The Health Ministry said the purpose was to reassure patients and collect up-to-date data. However, doctors feared it would load more cost and stress on patients and GPs.
In an update to GPs, Te Whatu Ora said it was contacting all patients who had been waiting longer than four months, but less than three years, for treatment - to check whether “they have received their treatment or no longer wish to receive treatment”.
General Practice Owners Association chair Tim Malloy agreed the agency needed better data if it was going to get rid of so-called “postcode healthcare” and make treatment nationally consistent.
But he noted it was unlikely that someone’s gallstones would evaporate in four months, or that their crippled hip would miraculously heal itself.
“People will be returning back to their GPs for further assessment, which shifts the cost burden to both the patient and primary care, for something which they’ve already been assessed by primary care as requiring.”
Most people waited months for non-urgent surgery unless they could afford to go private, he said.
“But those who can’t won’t have any other choices. They have the choice to not be treated until their condition deteriorates further.”
Porirua GP Dr Bryan Betty - chair of General Practice New Zealand - said GPs already bore the brunt of patients’ disappointment and frustration.
“The problem is that when waiting lists start to blow out there’s a flow-on effect back into GPs and the community because GPs are left picking up the workload with patients.
“And that work isn’t funded either, which is the other problem that we’ve got.”
Te Whatu Ora deserved some credit for trying to make the system fairer - but it needed to acknowledge the extra cost to patients and GPs from this process, he said.
“That really should be subsidised by the government, otherwise they would be through the free public system.”
Paediatric Orthopaedics specialist Haemish Crawford, president of the Orthopaedic Society, said surgeons had long been worried about the accuracy of the ministry’s data, which contradicted their own figures about what was happening.
“The only thing is, if someone has been waiting four months for surgery, it’s pretty clear what they need. I would be concentrating on those who have been waiting six or eight months. But at the end of the day, it will be good to have accurate figures.
“I’m surprised they didn’t do it three years ago.”
Every day at his surgery and at Starship Hospital he saw patients who had waited too long for “non-urgent” operations.

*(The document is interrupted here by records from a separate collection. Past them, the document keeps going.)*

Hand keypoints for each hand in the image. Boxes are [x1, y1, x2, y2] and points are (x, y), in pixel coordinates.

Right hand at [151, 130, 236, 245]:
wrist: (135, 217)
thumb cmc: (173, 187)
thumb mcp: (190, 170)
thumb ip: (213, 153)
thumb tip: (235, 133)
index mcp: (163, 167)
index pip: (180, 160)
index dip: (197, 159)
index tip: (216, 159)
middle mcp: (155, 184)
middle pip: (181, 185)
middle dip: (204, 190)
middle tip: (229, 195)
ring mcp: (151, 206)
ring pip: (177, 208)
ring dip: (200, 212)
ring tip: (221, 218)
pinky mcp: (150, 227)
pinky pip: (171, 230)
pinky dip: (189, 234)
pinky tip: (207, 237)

“If children have to wait too long for surgery, then their deformity gets worse, which makes their surgery more difficult, the outcome is not always as good as it might be.
“For adult patients, who are in a lot of pain, waiting for joint replacement or foot surgery or spinal surgery, often their independence is at risk. They might have to give up work or go into care.”
The government should have given the go-ahead six months ago to the society’s plan to do 2000 extra operations over two years, using private hospitals, he said.
“That would be 500 people off the waiting list already.”
Te Whatu Ora responds
In a written response to RNZ, Te Whatu Ora said the letters would not change patients’ priority for treatment - but did not say whether it was considering subsidising extra GP visits.
Planned care, hospital and specialist services manager Duncan Bliss blamed staff shortages and Covid for the waiting list blow-out.
“We acknowledge and understand the impact waiting for treatment has on patients and we are working hard to reduce wait times.
“We want to reassure these patients to let them know they are still on the waitlist and provide options for them to get in touch if they have any questions or need to update their details.”
As of Wednesday 24 May, there were just fewer than 29,490 patients who had been waiting more than four months and less than three years for surgical treatment.
Te Whatu Ora had also been in touch with 28 people waiting longer than three years, of whom three were awaiting a confirmed date for treatment. and the rest will get surgery by the end of June.